Le tableau a été donné par les sœurs Henriette et Geneviève Cramail afin de reconstruire la collection de la cathédrale de Québec, partie en fumée en 1922. Grandes mécènes et donatrices, ces immigrantes françaises ont beaucoup contribué à développer le goût de l’art à Québec et au Québec.
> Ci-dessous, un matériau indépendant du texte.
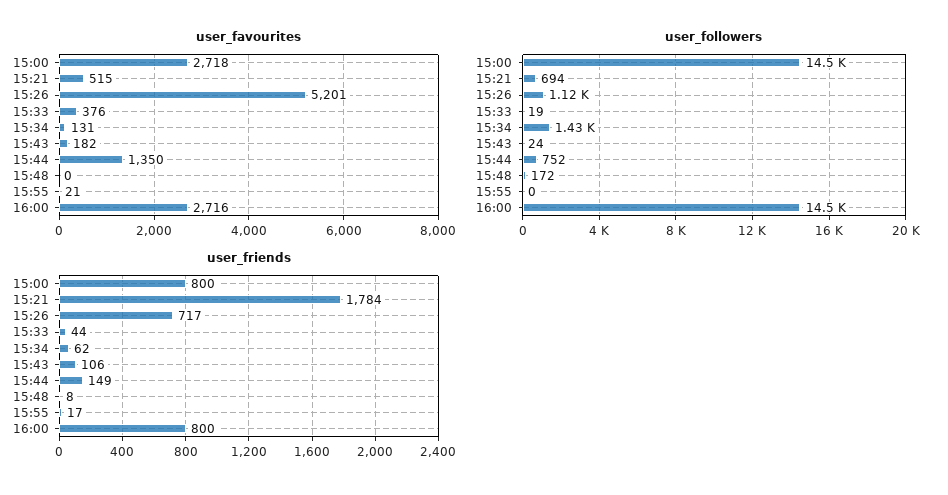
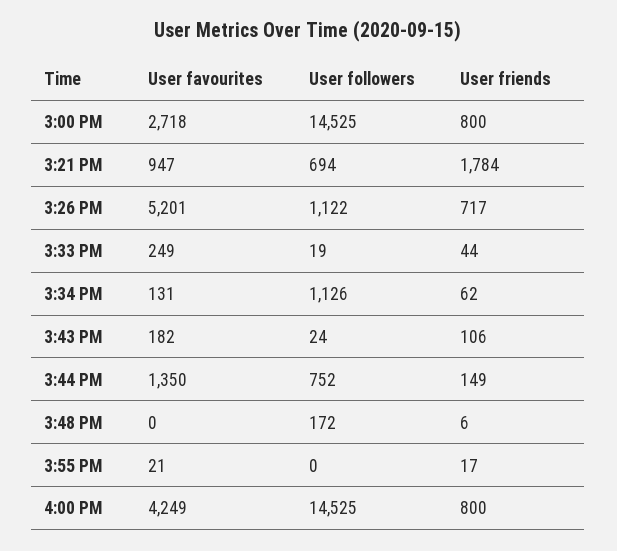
  {
    "user_favourites": {
      "15:00": 2718,
-     "15:21": 515,
+     "15:21": 947,
      "15:26": 5201,
-     "15:33": 376,
+     "15:33": 249,
      "15:34": 131,
      "15:43": 182,
      "15:44": 1350,
      "15:48": 0,
      "15:55": 21,
-     "16:00": 2716
+     "16:00": 4249
    },
    "user_followers": {
      "15:00": 14525,
      "15:21": 694,
      "15:26": 1122,
      "15:33": 19,
-     "15:34": 1430,
+     "15:34": 1126,
      "15:43": 24,
      "15:44": 752,
      "15:48": 172,
      "15:55": 0,
      "16:00": 14525
    },
    "user_friends": {
      "15:00": 800,
      "15:21": 1784,
      "15:26": 717,
      "15:33": 44,
      "15:34": 62,
      "15:43": 106,
      "15:44": 149,
-     "15:48": 8,
+     "15:48": 6,
      "15:55": 17,
      "16:00": 800
    }
  }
La majeure partie de la collection des sœurs Cramail se retrouve aujourd’hui nichée dans la collection du Séminaire de Québec, au Musée de l’Amérique francophone, gérée par le Musée de la civilisation.

La ministre de la Culture Marie Montpetit a demandé une analyse accélérée du tableau, envisageant de le classer au patrimoine.
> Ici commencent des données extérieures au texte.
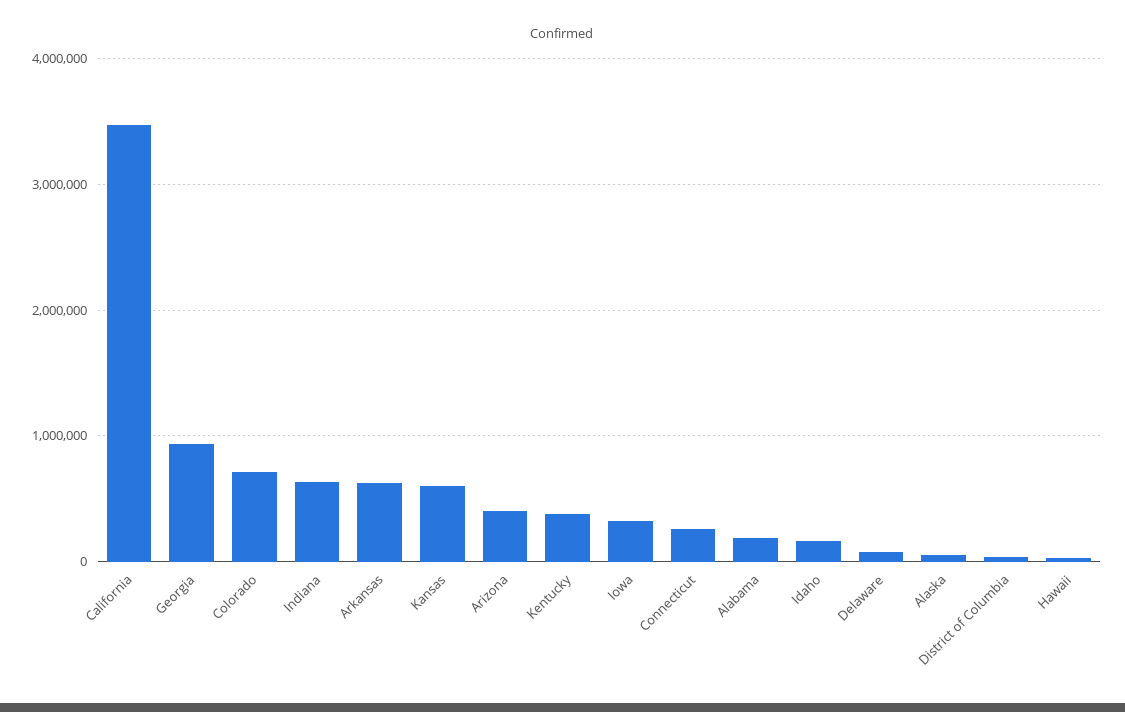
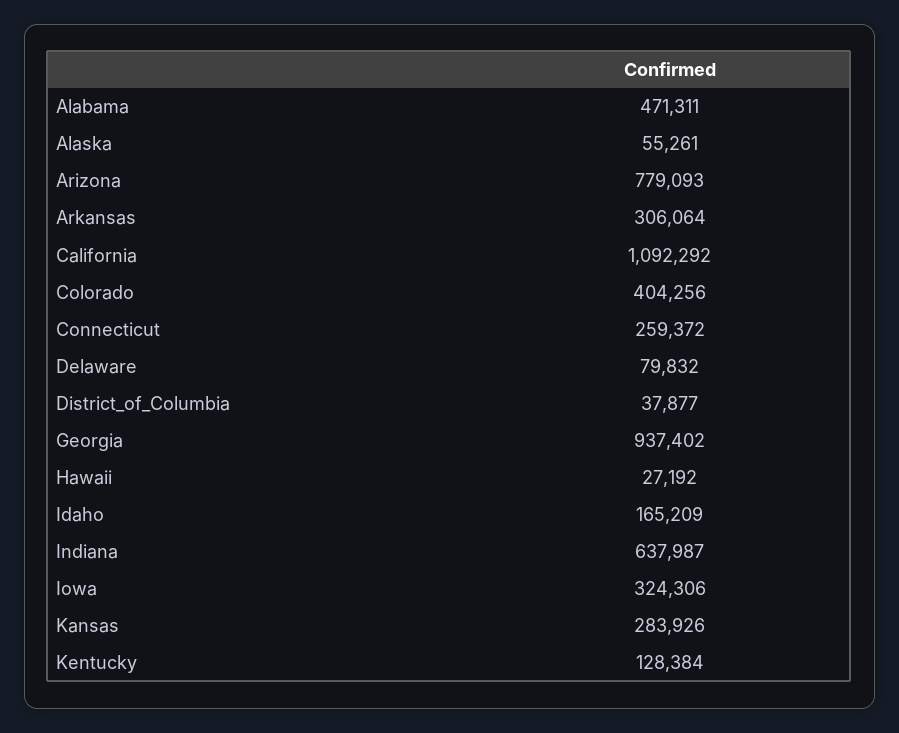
  {
-   "California": 3500000,
+   "California": 1092292,
    "Georgia": 937402,
-   "Colorado": 700000,
+   "Colorado": 404256,
    "Indiana": 637987,
-   "Arkansas": 600000,
+   "Arkansas": 306064,
-   "Kansas": 600000,
+   "Kansas": 283926,
-   "Arizona": 400000,
+   "Arizona": 779093,
-   "Kentucky": 400000,
+   "Kentucky": 128384,
    "Iowa": 324306,
    "Connecticut": 259372,
-   "Alabama": 200000,
+   "Alabama": 471311,
    "Idaho": 165209,
    "Delaware": 79832,
    "Alaska": 55261,
    "District of Columbia": 37877,
    "Hawaii": 27192
  }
Saint Jérôme est estimé à quelque 6 millions de dollars.

La tour Eiffel (1929)

Photo: Musée des beaux-arts du Canada «La tour Eiffel», 1929, Marc Chagall (1887-1985)

Cette huile sur toile est peinte par le peintre et graveur russo-français Marc Chagall (1887-1985).

Propriété du Musée des beaux-arts du Canada (MBAC), le tableau est présentement entre les mains de Christie’s et fera l’objet d’une vente aux enchères le 15 mai prochain.

« Peint à Paris en 1929 pendant la période la plus heureuse de la vie de l’artiste, indique en anglais le site de Christie’s, ce chef-d’œuvre est autant une ode à Bella, la femme de Chagall, qu’à la ville qui a vu leur amour fleurir. » Cette vision romantique que l’artiste pose sur sa propre vie est encore, comme dans d’autres de ses œuvres, percée de caractéristiques du surréalisme et du néo-primitivisme, portée par « une coloration dynamique », poursuit Christie’s, « un sens exquis du détail et une exceptionnelle atmosphère énigmatique ». L’artiste bénéficie aujourd’hui d’une grande popularité publique. En 2017, Chagall : couleur et musique, présentée au MBAM, fut l’exposition la plus visitée au Canada, ayant accueilli plus de 300 000 visiteurs au total.

Au Canada, on trouve de nombreux dessins et estampes de Chagall, qui fut très prolifique — le MBAC possède 692 œuvres de l’artiste. Mais seulement trois huiles sur toile sont du patrimoine public : Souvenirs de l’enfance (1924) au MBAC, Over Vitebsk (1914) et Le violoniste rouge (date de réalisation inconnue), au Musée des beaux-arts de l’Ontario.

Chagall est un artiste prolifique et touche-à-tout qui aura tâté aussi de la sculpture, de la poésie, de l’émail, du dessin, des costumes de ballet. Son œuvre comme son parcours parlent de l’immigration, tout particulièrement juive. Ici, il aura influencé Léon Bellefleur, Françoise Sullivan, Alexandre Bercovitch, Paraskeva Clark, E. J. Hughes et William Kurelek, entre autres.

Acheté en 1956 de la Pierre Matisse Gallery de New York par le MBAC pour 16 000 $, le tableau devrait, selon les observateurs, quitter le Canada à la suite des enchères.

La tour Eiffel devrait atteindre un prix oscillant entre 8 et 10 millions de dollars.